Microsoft has also advised all users to remove external USB storage devices and memory cards before proceeding with the update. A connected USB storage device or memory card may result in the Windows 10 May 2019 Update getting blocked from installing. The same may happen when the presence of some older versions of anti-cheat software that comes bundled with many popular games is detected.
History of Windows 10 Updates
Most older Windows users still remember the Windows XP Service Pack 2 and some of the features included in it. That’s because there were only three major feature updates over the 12 years Windows XP was officially supported by Microsoft.
With Windows 10, Microsoft has embraced a different approach, releasing a larger number of smaller updates, which allows it to better respond to the needs of its customers. So far, there have been 8 major versions of Windows 10, including the most recent one.
- Windows 10 version 1507 (Initial Release): Known simply as the initial version of Windows 10, Windows 10 version 1507 was released on July 29, 2015.
- Windows 10 version 1511 (November Update): On November 2015, Microsoft released the first major update of Windows 10, focusing mostly on improving the performance of Cortana, Microsoft Edge web browser, as well as the operating system itself.
- Windows 10 version 1607 (Anniversary Update): The Windows 10 Anniversary Update introduced Windows Ink, a new pen experience on Windows 10 as well as many other features and improvements. The Anniversary Update was released on August 2, 2016.
- Windows 10 version 1703 (Creators Update): On April 11, 2017, Microsoft rolled out the Creators Update, bringing a brand-new Game Mode that prioritizes CPU and GPU resources when gaming.
- Windows 10 version 1709 (Fall Creators Update): Released after the feature-packed Creators Update, on October 17, 2017, the Fall Creators Update further improved Windows 10 as a platform for creatives, bringing mixed reality and 3D to the masses.

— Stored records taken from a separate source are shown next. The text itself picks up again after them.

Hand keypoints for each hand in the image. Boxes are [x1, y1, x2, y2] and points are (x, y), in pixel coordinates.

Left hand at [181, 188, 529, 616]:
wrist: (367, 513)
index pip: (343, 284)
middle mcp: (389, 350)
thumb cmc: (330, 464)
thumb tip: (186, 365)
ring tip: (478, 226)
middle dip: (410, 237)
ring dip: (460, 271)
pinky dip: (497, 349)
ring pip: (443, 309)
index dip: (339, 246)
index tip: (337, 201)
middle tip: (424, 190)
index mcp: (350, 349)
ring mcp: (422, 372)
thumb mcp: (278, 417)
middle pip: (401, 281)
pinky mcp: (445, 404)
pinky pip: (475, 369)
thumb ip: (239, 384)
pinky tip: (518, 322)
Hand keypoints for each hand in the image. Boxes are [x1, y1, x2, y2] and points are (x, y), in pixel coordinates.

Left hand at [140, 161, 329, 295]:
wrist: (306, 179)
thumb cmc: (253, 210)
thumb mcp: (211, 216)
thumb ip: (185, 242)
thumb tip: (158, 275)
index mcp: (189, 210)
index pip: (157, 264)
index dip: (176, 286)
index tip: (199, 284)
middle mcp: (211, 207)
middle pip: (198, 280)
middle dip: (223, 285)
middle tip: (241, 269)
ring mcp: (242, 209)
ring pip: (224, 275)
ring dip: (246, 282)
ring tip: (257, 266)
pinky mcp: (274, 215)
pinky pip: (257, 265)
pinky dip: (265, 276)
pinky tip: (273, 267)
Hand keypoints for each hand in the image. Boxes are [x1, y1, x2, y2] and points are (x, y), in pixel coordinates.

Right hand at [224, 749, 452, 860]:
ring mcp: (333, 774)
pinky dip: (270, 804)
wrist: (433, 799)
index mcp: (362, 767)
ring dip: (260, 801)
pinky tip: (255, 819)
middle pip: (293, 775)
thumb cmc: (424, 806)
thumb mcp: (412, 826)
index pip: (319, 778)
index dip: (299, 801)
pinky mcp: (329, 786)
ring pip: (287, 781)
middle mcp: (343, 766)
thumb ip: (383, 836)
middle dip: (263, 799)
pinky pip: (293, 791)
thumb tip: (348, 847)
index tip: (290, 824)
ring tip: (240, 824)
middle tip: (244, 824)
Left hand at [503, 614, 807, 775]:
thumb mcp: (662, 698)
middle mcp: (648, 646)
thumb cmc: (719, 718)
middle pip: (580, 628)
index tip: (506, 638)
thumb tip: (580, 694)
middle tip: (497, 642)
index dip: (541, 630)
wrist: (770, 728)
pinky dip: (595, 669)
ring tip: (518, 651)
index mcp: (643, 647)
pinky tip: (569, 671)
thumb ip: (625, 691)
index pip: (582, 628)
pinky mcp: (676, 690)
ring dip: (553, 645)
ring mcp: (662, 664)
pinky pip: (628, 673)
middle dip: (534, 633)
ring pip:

- Windows 10 version 1803 (April 2018 Update): Windows 10 April 2018 Update was released on April 30, 2018, and it finally introduced the Timeline feature, which was supposed to debut in Windows 10’s Fall Creators Update.
- Windows 10 version 1809 (October 2018 Update): Arguably the worst Windows 10 update to date, the October 2018 Update was originally made available to public consumers on October 2, 2018, but Microsoft was forced to temporarily halt it because of a serious bug.
- Windows 10 version 1903 (May 2019 Update): The most recent Windows 10 update and the subject of this article, the May 2019 Update is all about making Windows 10 better in every way possible.
Bonus: Windows OS Stats and Facts Infographic
More than 30 years has passed after the first version of Windows was released on November 20, 1985, but Microsoft’s operating system still leads when it comes to desktop and laptop market share. To help you better appreciate Microsoft’s incredible achievement, we’ve created an infographic that shows key stats and facts about Windows operating system.
If everything goes according to plan for Microsoft, the Windows 10 May 2019 Update may be one of the best updates Windows 10 users have received since the initial version of the operating system was released in 2015. The most important takeaway from the long list of new features and changes included in the update is that Microsoft is clearly listening to its customers and doing whatever it can to make Windows 10 a better operating system for everyone.